All found on her website here >>>> http://www.vanessalouzon.com/
The ordinary show piece is my favourite however, I really like the idea of exploring the ordinary things of the everyday, making the ephemeral permanent somehow in space and time. It is this notion which I would probably like to pursue in my own work. Video and photography would be the main medium I would be using throughout my work. It also gives me a starting point in researching narrative, and time and space in narrative. I remember recently watching Tarkovsky 'Mirror' and being fascinated by his use of narrative, how there seems to be no apparent plot, but yet the story is displayed from all aspects of his life, like we are seeing the story through many "mirrors" at the same time.
Excerpt from Wiki
The Mirror has no apparent plot. Instead it rhythmically combines contemporary scenes with childhood memories and newsreel footage. At various points in the film poems by Tarkovsky's father are recited. The loose flow of visually oneiric images has been compared to the stream of consciousness technique in literature.
Youtube 8 minute video:
I don't know too much about the subject of narrative to give a big 20 minute seminar on it. I guess what I am trying to do is to briefly touch on some of the concepts that I find interesting, so that as I do research them, I will gain some sort of shape to my own artistic 'voice'. For this seminar I wanted to show some pieces which I like, hoping to engage in discussion about the work. I am currently looking into the idea of narrative, and am interested after Christmas in making short video pieces based on the different types of narrative perhaps. I'm still not quite sure, but here is some excerpts I've read regarding the topic.
Debates about how to tell a story go back, no doubt, to the time when some mythical humans sat around some mythical fire in some mythical cave. [1] Most of us today grew up under the premises so aptly described by Lewis Carroll in Alice in Wonderland.
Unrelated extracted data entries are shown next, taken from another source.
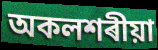
অকলশৰীয়া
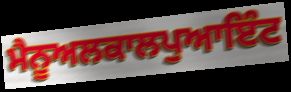
ਮੈਨੂਅਲਕਾਲਪੁਆਇੰਟ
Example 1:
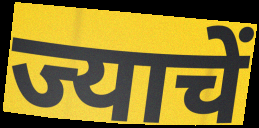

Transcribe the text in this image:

ज्याचें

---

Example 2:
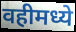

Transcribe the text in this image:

वहीमध्ये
There the King of Hearts advises, "Begin at the beginning ... and go on till you come to the end; then stop." [2] The King of Hearts implies that stories work in a single linear sequence. In contrast, many representations of stories in classical art juxtapose episodes that did not occur next to each other. While we can follow the classical stories, their parts often seem to be oddly ordered.
Source>>
Time in Space, Narrative in Classical Art
Psychological narrative
Within philosophy of mind, the social sciences and various clinical fields including medicine, narrative can refer to aspects of human psychology.[3] A personal narrative process is involved in a person's sense of personal or cultural identity, and in the creation and construction of memories, and is thought by some to be the fundamental nature of the self.[4][5] The breakdown of a coherent or positive narrative has been implicated in the development of psychosis and mental disorder, and its repair said to play an important role in journeys of recovery.[6] Narrative Therapy is a school of (family) psychotherapy.
Source <<
Here are some interesting quotes regarding Narrative:
All great storytellers have in common the freedom with which they move up and down the rungs of their experience as on a ladder.
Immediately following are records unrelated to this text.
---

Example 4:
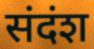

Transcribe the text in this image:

संदंश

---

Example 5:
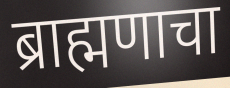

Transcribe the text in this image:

ब्राह्मणाचा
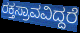
ರಕ್ತಸ್ರಾವವಿದ್ದರೆ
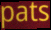
pats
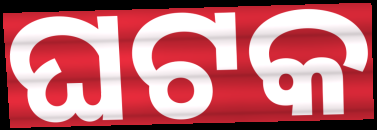
ଘଟକ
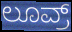
ಲೂವ್ರ್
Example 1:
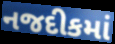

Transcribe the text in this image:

નજદીકમાં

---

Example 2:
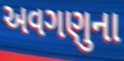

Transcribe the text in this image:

અવગણુના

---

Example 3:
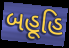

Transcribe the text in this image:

બહૂહિ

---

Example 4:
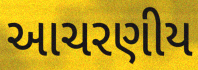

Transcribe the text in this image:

આચરણીય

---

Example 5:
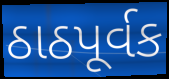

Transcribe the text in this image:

ઠાઠપૂર્વક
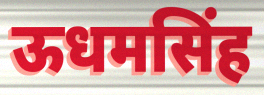
ऊधमसिंह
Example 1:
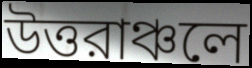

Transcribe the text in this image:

উত্তরাঞ্চলে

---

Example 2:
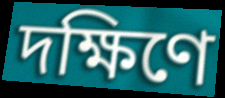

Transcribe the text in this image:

দক্ষিণে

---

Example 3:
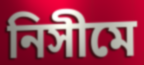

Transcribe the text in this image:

নিসীমে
A ladder extending downwards the interior of the earth and disappearing in the clouds is the image for collective experience ...
Walter Benjamin
Let It Bleed (Left) Let It Be (Right), The Stones And The Beatles Getting Tweaked At The Same Time (2008) - Yoshi Sodeoka
Let It Bleed (Left) Let It Be (Right), The Stones And The Beatles Getting Tweaked At The Same Time, 2008 from yoshi sodeoka on Vimeo.
So I guess here are some examples of work that I'm interested in, hopefully now tomorrow it will provide some sort of platform of discussion regarding the topic of 'finding our artistic voices'.